Together, we ran a one-day writing and meditation workshop along the lines of one I had attended in Taos, NM by famed writer and Zen practitioner, Natalie Goldberg. We promoted that one as, “Sit, walk, write, read, repeat. The silence of Zazen can unleash the thunder of creative ideas. During this one-day session, participants will intersperse zazen and kinhin (walking meditation) practice with writing periods, readings and discussions of our raw creations developed through this process.”
We fiddled with a bunch of approaches - sporadically spaced over at least a ten-year period. Still we hadn’t quite pinpointed the most effective package of meditation, exercises, length, location and language for these workshops.

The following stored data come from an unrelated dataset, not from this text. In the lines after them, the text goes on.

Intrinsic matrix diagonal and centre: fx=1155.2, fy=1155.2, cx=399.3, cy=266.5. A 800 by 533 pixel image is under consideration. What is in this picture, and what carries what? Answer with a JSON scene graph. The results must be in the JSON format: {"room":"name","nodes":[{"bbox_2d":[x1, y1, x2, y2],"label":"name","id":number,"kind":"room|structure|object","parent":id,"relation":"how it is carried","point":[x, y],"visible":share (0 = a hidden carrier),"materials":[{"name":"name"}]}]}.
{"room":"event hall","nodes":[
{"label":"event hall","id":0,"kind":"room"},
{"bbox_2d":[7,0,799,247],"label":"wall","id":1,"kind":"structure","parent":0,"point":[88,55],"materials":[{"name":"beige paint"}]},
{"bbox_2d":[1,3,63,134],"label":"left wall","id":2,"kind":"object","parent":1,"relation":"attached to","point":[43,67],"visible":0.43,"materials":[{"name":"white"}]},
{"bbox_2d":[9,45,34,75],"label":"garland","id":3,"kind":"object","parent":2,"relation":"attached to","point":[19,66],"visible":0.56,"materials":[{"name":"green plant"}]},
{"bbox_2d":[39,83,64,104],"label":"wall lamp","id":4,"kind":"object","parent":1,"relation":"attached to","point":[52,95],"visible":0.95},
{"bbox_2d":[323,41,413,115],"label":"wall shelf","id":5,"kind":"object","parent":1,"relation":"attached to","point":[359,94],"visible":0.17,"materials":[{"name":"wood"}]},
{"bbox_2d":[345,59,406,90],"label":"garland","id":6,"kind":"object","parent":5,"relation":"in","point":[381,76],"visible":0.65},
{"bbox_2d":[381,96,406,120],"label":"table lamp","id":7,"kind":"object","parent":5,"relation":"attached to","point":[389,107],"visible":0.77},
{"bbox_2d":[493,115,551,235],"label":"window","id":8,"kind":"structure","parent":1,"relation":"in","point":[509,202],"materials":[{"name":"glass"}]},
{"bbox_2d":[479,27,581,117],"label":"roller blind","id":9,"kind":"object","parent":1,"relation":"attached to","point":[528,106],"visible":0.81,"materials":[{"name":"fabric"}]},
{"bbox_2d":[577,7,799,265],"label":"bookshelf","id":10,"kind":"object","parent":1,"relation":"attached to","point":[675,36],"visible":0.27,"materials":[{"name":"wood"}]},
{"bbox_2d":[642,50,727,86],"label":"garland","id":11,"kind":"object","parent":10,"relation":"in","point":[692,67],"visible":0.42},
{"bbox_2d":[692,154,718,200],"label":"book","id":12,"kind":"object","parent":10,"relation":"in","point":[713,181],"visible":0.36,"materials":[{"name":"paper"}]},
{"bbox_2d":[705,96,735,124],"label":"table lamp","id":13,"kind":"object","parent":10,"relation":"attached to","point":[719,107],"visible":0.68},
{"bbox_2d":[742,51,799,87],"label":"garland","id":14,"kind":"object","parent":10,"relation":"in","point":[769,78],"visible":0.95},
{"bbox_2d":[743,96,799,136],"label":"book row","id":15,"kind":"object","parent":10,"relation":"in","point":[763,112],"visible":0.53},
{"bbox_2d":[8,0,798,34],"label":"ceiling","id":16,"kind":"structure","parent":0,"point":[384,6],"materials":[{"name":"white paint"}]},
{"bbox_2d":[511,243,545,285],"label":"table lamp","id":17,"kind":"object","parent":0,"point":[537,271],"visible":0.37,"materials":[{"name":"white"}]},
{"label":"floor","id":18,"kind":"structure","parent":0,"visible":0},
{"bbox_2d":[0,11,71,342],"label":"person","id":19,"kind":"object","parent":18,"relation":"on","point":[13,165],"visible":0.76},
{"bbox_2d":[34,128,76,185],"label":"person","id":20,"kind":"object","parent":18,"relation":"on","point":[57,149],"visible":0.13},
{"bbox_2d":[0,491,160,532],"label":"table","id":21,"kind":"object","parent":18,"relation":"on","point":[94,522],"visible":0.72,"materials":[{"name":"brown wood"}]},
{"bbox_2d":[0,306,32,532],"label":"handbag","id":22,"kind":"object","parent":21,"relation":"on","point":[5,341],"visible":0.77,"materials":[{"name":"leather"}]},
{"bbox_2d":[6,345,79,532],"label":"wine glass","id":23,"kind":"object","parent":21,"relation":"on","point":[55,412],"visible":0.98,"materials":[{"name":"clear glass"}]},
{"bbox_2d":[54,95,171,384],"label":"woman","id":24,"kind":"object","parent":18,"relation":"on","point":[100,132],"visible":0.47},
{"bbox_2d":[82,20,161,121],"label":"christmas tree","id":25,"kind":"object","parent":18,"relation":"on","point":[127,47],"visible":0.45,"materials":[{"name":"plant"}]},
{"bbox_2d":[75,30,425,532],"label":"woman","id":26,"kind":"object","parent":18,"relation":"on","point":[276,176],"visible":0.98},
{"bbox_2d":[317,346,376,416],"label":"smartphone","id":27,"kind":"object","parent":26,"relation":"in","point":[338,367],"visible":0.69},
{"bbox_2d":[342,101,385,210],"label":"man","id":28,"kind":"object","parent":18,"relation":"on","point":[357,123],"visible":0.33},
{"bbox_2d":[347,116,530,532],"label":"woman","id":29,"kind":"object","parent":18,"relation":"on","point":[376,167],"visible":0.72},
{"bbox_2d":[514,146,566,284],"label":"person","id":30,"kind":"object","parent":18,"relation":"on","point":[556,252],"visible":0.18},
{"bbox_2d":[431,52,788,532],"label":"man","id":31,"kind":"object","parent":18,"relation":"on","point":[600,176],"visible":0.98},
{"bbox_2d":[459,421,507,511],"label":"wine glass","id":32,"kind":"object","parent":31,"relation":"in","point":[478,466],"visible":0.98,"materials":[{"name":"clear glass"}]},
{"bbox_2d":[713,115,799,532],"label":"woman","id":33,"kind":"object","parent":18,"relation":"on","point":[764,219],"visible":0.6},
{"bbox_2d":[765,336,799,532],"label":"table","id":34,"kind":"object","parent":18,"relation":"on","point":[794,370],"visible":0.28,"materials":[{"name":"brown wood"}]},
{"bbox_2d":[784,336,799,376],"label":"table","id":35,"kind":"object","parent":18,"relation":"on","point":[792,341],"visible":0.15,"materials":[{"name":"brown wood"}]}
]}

We variously named these sessions Zen and Creativity, Zen+Bauhaus Design, Zen+Design Thinking and Zenovation. None stuck.
Zen Mad Men
What were we really trying to get done with these workshops? There is a Buddhist path - a state of being, really - called Crazy Wisdom. This is when the teacher’s spontaneous actions seem outrageous, counter-intuitive, mind-bending, paradox flinging or even flat-out slapstick - a form of “skillful means” to crack the shell off of students’ delusional thinking. Crazy wisdom is associated with famous Buddhist teachers from Tibetan-born, Shambala founder Chogyam Trungpa to the koan-slinging original Rinzai Zen Master, Hakuin. Maybe, we hoped our Zen and approach would pack a dose of Crazy Wisdom punch?

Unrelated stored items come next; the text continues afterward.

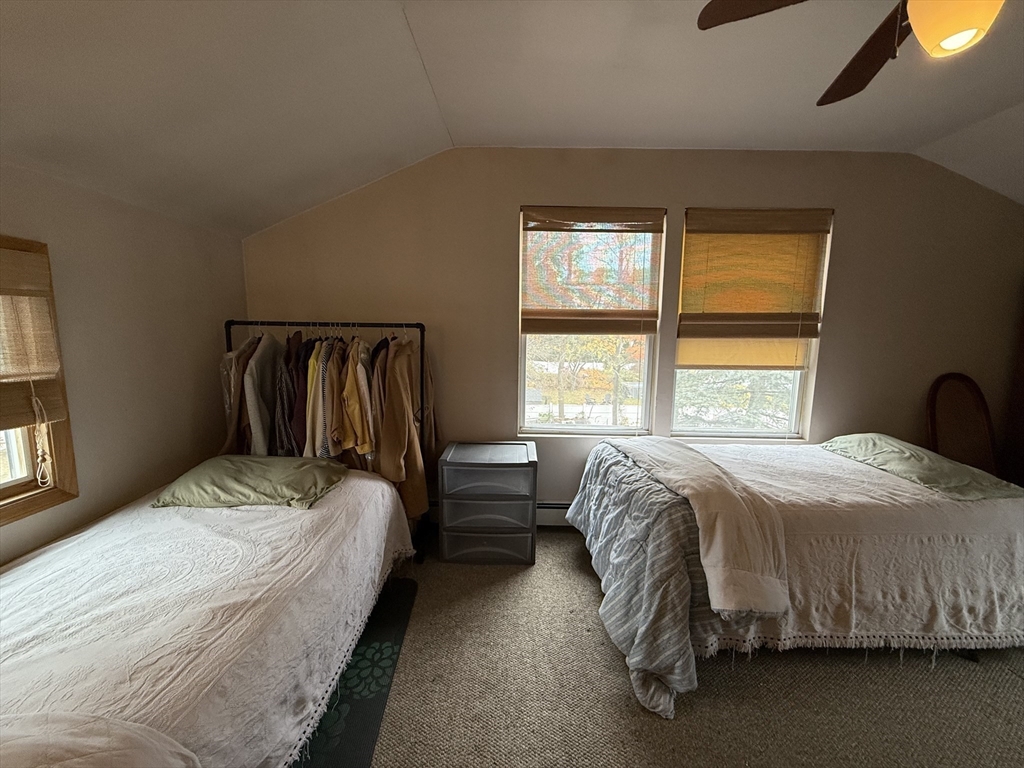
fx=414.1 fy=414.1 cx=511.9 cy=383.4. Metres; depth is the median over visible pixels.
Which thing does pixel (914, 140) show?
ceiling
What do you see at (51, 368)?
woven blind
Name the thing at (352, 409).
yellow jacket
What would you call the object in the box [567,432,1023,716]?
bed
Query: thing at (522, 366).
window
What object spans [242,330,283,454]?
jacket
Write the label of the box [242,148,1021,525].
back wall
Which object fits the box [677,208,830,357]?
woven blind
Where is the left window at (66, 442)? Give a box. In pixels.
[0,236,78,524]
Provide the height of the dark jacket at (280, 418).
0.930 m
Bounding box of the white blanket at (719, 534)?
[608,435,790,616]
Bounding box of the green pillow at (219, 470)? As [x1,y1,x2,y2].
[151,454,347,509]
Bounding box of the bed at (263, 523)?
[0,463,417,767]
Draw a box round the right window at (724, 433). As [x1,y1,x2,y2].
[670,209,831,439]
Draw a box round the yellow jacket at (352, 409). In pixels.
[339,338,373,455]
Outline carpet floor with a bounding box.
[354,531,1023,767]
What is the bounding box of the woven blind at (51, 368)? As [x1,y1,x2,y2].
[0,244,65,434]
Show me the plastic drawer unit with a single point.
(461, 534)
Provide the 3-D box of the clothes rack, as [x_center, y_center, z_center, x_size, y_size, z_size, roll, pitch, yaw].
[-1.173,0.357,2.676,1.304,1.509,0.491,1,8,1]
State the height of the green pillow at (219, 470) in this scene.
0.167 m
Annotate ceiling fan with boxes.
[696,0,1004,107]
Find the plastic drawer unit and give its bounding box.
[438,442,537,566]
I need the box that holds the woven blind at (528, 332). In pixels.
[521,207,664,334]
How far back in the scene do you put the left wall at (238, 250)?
2.04 m
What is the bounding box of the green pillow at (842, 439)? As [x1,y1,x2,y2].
[817,433,1022,500]
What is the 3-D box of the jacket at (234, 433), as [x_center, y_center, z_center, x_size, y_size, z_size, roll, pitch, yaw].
[-1.662,0.105,2.604,0.116,0.897,0.558,1,8,1]
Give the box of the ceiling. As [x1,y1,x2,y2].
[0,0,1023,237]
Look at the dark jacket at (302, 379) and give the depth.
2.45 m
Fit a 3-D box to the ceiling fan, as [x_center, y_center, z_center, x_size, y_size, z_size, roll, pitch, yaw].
[1.140,-1.033,0.922,1.161,0.530,1.168,-1,8,-14]
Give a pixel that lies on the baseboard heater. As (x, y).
(548, 506)
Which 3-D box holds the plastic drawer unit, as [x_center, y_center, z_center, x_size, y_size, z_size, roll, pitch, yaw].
[-0.152,0.779,2.756,0.595,0.671,0.452,1,8,1]
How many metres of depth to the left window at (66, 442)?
1.71 m
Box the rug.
[294,575,417,767]
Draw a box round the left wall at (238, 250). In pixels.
[0,160,248,565]
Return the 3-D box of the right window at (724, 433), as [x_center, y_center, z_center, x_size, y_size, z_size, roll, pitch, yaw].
[1.676,-0.370,3.024,1.030,1.669,0.123,1,8,1]
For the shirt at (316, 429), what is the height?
0.766 m
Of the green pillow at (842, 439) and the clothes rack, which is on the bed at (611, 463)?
the green pillow at (842, 439)
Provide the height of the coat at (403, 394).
1.227 m
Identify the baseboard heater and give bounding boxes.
[425,500,573,526]
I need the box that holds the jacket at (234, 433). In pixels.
[219,336,256,455]
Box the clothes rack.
[224,321,430,562]
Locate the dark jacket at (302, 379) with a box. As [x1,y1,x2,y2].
[289,332,311,456]
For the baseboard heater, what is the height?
0.174 m
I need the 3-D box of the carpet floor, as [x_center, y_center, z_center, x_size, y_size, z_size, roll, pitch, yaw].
[0.534,1.366,1.219,5.431,0.103,4.473,1,8,1]
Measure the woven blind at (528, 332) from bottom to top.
0.858 m
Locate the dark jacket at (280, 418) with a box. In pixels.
[272,330,303,455]
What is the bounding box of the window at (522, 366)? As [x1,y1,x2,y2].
[518,206,664,435]
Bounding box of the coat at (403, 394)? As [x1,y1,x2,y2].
[374,332,428,524]
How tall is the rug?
0.011 m
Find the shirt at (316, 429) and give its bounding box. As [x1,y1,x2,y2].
[304,337,331,457]
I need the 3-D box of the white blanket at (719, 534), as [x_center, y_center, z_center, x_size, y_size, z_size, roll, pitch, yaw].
[0.863,0.592,2.276,0.428,0.378,1.452,-1,8,-10]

For me, the hope was to provoke others who have pushed away the creative inheritance which is rightfully theirs to reclaim that generative treasure – and to encourage them to stop thrusting forward to “will” breakthrough ideas into being and, instead, let the ten thousand creative things step forward and reveal themselves.
The ideas that Osborn shared in Applied Creativity are provocations. The Bauhaus-infused exercises that Elliston Roshi shared are provocations. Zen koans are provocations. These are all intentional, guided provocations meant to break our set thinking so that something new can evolve. In these provocations, there is not just a shaking of mind, there is ultimately a stopping. Crazy wisdom provocation, done well, causes a chasm between old habitual thinking and an open, beginner’s mind.

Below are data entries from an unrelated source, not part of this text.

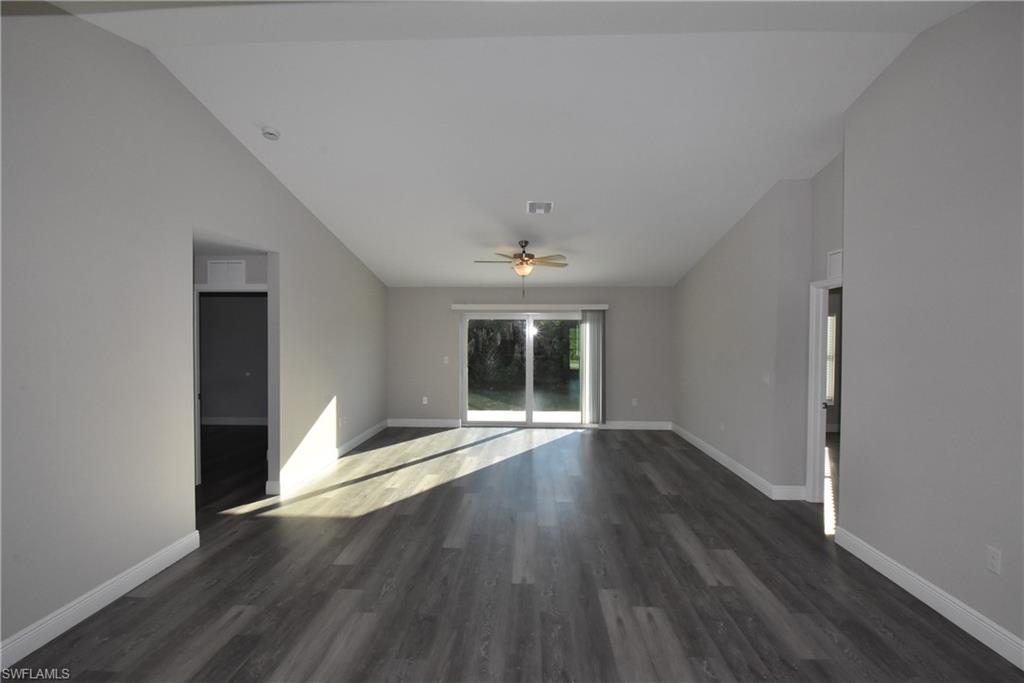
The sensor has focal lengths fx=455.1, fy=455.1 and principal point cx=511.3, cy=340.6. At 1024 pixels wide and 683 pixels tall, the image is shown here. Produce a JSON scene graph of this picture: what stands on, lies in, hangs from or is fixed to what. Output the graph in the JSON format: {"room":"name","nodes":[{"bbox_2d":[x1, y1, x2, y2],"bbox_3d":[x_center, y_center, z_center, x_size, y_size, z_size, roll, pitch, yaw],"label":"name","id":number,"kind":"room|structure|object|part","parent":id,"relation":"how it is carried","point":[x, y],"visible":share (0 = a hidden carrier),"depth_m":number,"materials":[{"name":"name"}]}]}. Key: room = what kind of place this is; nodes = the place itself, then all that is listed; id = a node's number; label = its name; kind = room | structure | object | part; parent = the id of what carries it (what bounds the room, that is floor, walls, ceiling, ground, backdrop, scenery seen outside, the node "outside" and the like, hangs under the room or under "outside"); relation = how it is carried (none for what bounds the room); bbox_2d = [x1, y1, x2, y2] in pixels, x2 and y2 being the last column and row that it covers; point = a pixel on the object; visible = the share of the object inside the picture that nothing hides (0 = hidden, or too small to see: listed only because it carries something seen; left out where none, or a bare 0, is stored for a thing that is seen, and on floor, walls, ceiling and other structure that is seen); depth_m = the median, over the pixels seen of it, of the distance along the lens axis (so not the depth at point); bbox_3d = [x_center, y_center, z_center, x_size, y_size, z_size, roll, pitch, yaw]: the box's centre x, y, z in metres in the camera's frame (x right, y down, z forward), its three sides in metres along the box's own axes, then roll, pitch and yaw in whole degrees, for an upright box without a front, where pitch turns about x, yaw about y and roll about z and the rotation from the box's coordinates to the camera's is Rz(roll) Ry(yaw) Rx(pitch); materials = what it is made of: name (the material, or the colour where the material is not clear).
{"room":"living room","nodes":[
{"label":"living room","id":0,"kind":"room"},
{"bbox_2d":[0,6,390,661],"bbox_3d":[-2.444,-0.230,3.567,0.122,3.560,8.876,0,1,3],"label":"left wall","id":1,"kind":"structure","parent":0,"point":[347,393],"depth_m":2.80,"materials":[{"name":"paint"}]},
{"bbox_2d":[0,530,200,671],"bbox_3d":[-2.484,1.528,1.324,0.016,0.136,4.296,0,1,3],"label":"baseboard","id":2,"kind":"structure","parent":1,"relation":"attached to","point":[163,566],"depth_m":2.59,"materials":[{"name":"white paint"}]},
{"bbox_2d":[267,420,387,496],"bbox_3d":[-2.241,1.441,6.220,0.017,0.135,3.494,0,1,3],"label":"baseboard","id":3,"kind":"structure","parent":1,"relation":"attached to","point":[361,437],"depth_m":5.48,"materials":[{"name":"white paint"}]},
{"bbox_2d":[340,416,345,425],"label":"wall socket","id":4,"kind":"object","parent":1,"relation":"attached to","point":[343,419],"visible":0.99,"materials":[{"name":"white plastic"}]},
{"bbox_2d":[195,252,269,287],"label":"hallway wall","id":5,"kind":"structure","parent":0,"point":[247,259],"depth_m":4.78,"materials":[{"name":"paint"}]},
{"bbox_2d":[206,259,245,284],"bbox_3d":[-3.012,-0.728,4.793,0.390,0.257,0.014,0,1,3],"label":"wall vent","id":6,"kind":"object","parent":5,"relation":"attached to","point":[223,263],"visible":0.99,"depth_m":4.79,"materials":[{"name":"white metal"}]},
{"bbox_2d":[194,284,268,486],"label":"door frame","id":7,"kind":"structure","parent":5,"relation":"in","point":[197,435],"depth_m":4.79,"materials":[{"name":"white paint"}]},
{"bbox_2d":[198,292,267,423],"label":"bedroom wall","id":8,"kind":"structure","parent":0,"point":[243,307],"depth_m":7.96,"materials":[{"name":"grey paint"}]},
{"bbox_2d":[203,416,266,425],"bbox_3d":[-4.299,1.411,7.978,3.983,0.129,0.016,0,1,3],"label":"baseboard","id":9,"kind":"structure","parent":8,"relation":"attached to","point":[215,423],"depth_m":8.01,"materials":[{"name":"white paint"}]},
{"bbox_2d":[35,0,977,287],"bbox_3d":[0.201,-1.557,4.181,7.532,0.746,8.867,0,1,3],"label":"ceiling","id":10,"kind":"structure","parent":0,"point":[427,275],"depth_m":3.52,"materials":[{"name":"white paint"}]},
{"bbox_2d":[261,126,280,140],"bbox_3d":[-2.043,-1.754,3.857,0.142,0.057,0.143,0,1,3],"label":"smoke detector","id":11,"kind":"object","parent":10,"relation":"attached to","point":[271,134],"visible":0.99,"depth_m":3.82,"materials":[{"name":"white plastic"}]},
{"bbox_2d":[474,240,568,296],"bbox_3d":[0.131,-0.954,6.015,1.279,0.759,1.263,0,1,3],"label":"ceiling fan","id":12,"kind":"object","parent":10,"relation":"hanging from","point":[526,241],"visible":0.99,"depth_m":5.92,"materials":[{"name":"metal"}]},
{"bbox_2d":[526,201,553,214],"bbox_3d":[0.302,-1.444,4.946,0.270,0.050,0.350,0,1,3],"label":"ceiling vent","id":13,"kind":"object","parent":10,"relation":"attached to","point":[532,210],"visible":0.99,"depth_m":4.91,"materials":[{"name":"white metal"}]},
{"bbox_2d":[2,422,1023,682],"bbox_3d":[0.320,1.605,3.650,12.654,0.105,10.240,0,1,3],"label":"floor","id":14,"kind":"structure","parent":0,"point":[598,441],"depth_m":2.95,"materials":[{"name":"grey wood"}]},
{"bbox_2d":[385,286,672,429],"bbox_3d":[0.338,0.222,7.934,5.241,2.529,0.146,0,1,3],"label":"back wall","id":15,"kind":"structure","parent":0,"point":[620,313],"depth_m":7.85,"materials":[{"name":"grey paint"}]},
{"bbox_2d":[387,418,460,427],"bbox_3d":[-1.554,1.425,7.887,1.471,0.135,0.018,0,1,3],"label":"baseboard","id":16,"kind":"structure","parent":15,"relation":"attached to","point":[407,425],"depth_m":7.88,"materials":[{"name":"white paint"}]},
{"bbox_2d":[421,396,427,404],"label":"wall socket","id":17,"kind":"object","parent":15,"relation":"attached to","point":[425,399],"visible":0.99,"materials":[{"name":"white plastic"}]},
{"bbox_2d":[443,356,449,363],"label":"light switch","id":18,"kind":"object","parent":15,"relation":"attached to","point":[445,361],"visible":0.99,"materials":[{"name":"white plastic"}]},
{"bbox_2d":[460,311,588,427],"bbox_3d":[0.250,0.493,7.924,2.244,1.999,0.137,0,1,3],"label":"sliding glass door","id":19,"kind":"structure","parent":15,"relation":"in","point":[530,391],"depth_m":7.92,"materials":[{"name":"clear glass"}]},
{"bbox_2d":[452,304,607,310],"bbox_3d":[0.346,-0.577,7.792,3.073,0.102,0.131,0,1,3],"label":"blind valance","id":20,"kind":"object","parent":15,"relation":"attached to","point":[604,307],"visible":0.98,"depth_m":7.72,"materials":[{"name":"white plastic"}]},
{"bbox_2d":[579,311,605,425],"bbox_3d":[1.387,0.465,7.756,0.425,1.927,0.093,0,1,3],"label":"vertical blind","id":21,"kind":"object","parent":20,"relation":"hanging from","point":[588,347],"visible":0.94,"depth_m":7.74,"materials":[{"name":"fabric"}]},
{"bbox_2d":[631,398,637,406],"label":"wall socket","id":22,"kind":"object","parent":15,"relation":"attached to","point":[634,403],"visible":0.99,"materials":[{"name":"white plastic"}]},
{"bbox_2d":[598,421,671,429],"bbox_3d":[2.078,1.436,7.749,1.274,0.130,0.015,0,1,3],"label":"baseboard","id":23,"kind":"structure","parent":15,"relation":"attached to","point":[656,427],"depth_m":7.74,"materials":[{"name":"white paint"}]},
{"bbox_2d":[672,174,819,497],"bbox_3d":[2.891,-0.139,6.057,0.549,3.318,3.321,0,1,3],"label":"right wall","id":24,"kind":"structure","parent":0,"point":[704,269],"depth_m":4.89,"materials":[{"name":"grey paint"}]},
{"bbox_2d":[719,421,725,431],"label":"wall socket","id":25,"kind":"object","parent":24,"relation":"attached to","point":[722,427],"visible":0.99,"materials":[{"name":"white plastic"}]},
{"bbox_2d":[671,424,802,499],"bbox_3d":[2.716,1.504,6.093,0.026,0.133,3.466,0,1,3],"label":"baseboard","id":26,"kind":"structure","parent":24,"relation":"attached to","point":[706,449],"depth_m":5.44,"materials":[{"name":"white paint"}]},
{"bbox_2d":[762,372,770,384],"bbox_3d":[2.586,0.380,4.624,0.014,0.117,0.119,0,1,3],"label":"light switch","id":27,"kind":"object","parent":24,"relation":"attached to","point":[766,379],"visible":0.99,"depth_m":4.61,"materials":[{"name":"white plastic"}]},
{"bbox_2d":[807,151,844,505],"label":"hallway wall","id":28,"kind":"structure","parent":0,"point":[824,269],"depth_m":4.14,"materials":[{"name":"paint"}]},
{"bbox_2d":[806,275,843,502],"bbox_3d":[2.903,0.492,3.916,0.147,2.131,0.954,0,1,3],"label":"door frame","id":29,"kind":"structure","parent":28,"relation":"in","point":[810,397],"depth_m":4.32,"materials":[{"name":"white paint"}]},
{"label":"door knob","id":30,"kind":"part","parent":29,"relation":"part of","materials":[{"name":"metal"}]},
{"bbox_2d":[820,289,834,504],"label":"door","id":31,"kind":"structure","parent":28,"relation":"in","point":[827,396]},
{"bbox_2d":[827,248,842,279],"bbox_3d":[2.864,-0.683,3.927,0.014,0.247,0.421,0,1,3],"label":"wall vent","id":32,"kind":"object","parent":28,"relation":"attached to","point":[832,263],"visible":0.59,"depth_m":4.05,"materials":[{"name":"white metal"}]},
{"bbox_2d":[837,0,1023,663],"bbox_3d":[2.732,-0.228,1.222,0.579,3.661,4.763,0,1,3],"label":"right wall","id":33,"kind":"structure","parent":0,"point":[1002,540],"depth_m":2.65,"materials":[{"name":"grey paint"}]},
{"bbox_2d":[831,526,1023,669],"bbox_3d":[2.435,1.539,1.239,0.016,0.132,4.838,0,1,3],"label":"baseboard","id":34,"kind":"structure","parent":33,"relation":"attached to","point":[870,548],"depth_m":2.63,"materials":[{"name":"white paint"}]},
{"bbox_2d":[985,546,1001,574],"bbox_3d":[2.477,1.126,2.340,0.008,0.117,0.071,0,1,3],"label":"wall socket","id":35,"kind":"object","parent":33,"relation":"attached to","point":[992,554],"visible":0.98,"depth_m":2.33,"materials":[{"name":"white plastic"}]},
{"label":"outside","id":36,"kind":"structure","parent":0,"visible":0},
{"bbox_2d":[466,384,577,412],"label":"lawn","id":37,"kind":"structure","parent":36,"point":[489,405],"materials":[{"name":"green plant"}]},
{"bbox_2d":[465,408,579,421],"bbox_3d":[0.274,1.560,8.748,4.196,0.110,1.981,0,1,3],"label":"patio","id":38,"kind":"structure","parent":36,"point":[578,413],"depth_m":9.08,"materials":[{"name":"concrete"}]},
{"bbox_2d":[825,312,836,402],"bbox_3d":[5.046,0.268,7.666,0.980,1.548,0.121,0,1,3],"label":"window","id":39,"kind":"structure","parent":36,"point":[830,317],"depth_m":7.63,"materials":[{"name":"white"}]},
{"label":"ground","id":40,"kind":"structure","parent":36,"visible":0},
{"bbox_2d":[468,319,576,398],"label":"hedge","id":41,"kind":"object","parent":40,"relation":"on","point":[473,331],"visible":0.46,"materials":[{"name":"green plant"}]}
]}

At the same time, we live in world of constant, unintentional, chaotic provocation with little room to stop and let the jumble sort itself. We hope that intellect will push through the noise. As it turns out, of all the elements that can spark creativity – help you dive deeper - pausing may matter most. There are many ways that we can pause which benefit creativity – take a walk, a nap, a vacation - just sitting in Zazen meditation is one of the most helpful, intentional pause. Zazen is dropping everything – full stop. Zazen is time to say enough and to drop burdensome striving. In this stopping, there is not just silence. There is provocation - the chance to see the everything in a new way.
Like thunder and silence, provocation and pause each contains the other. Our next incarnation of the Zen and creativity workshop will be called Provocative Pause.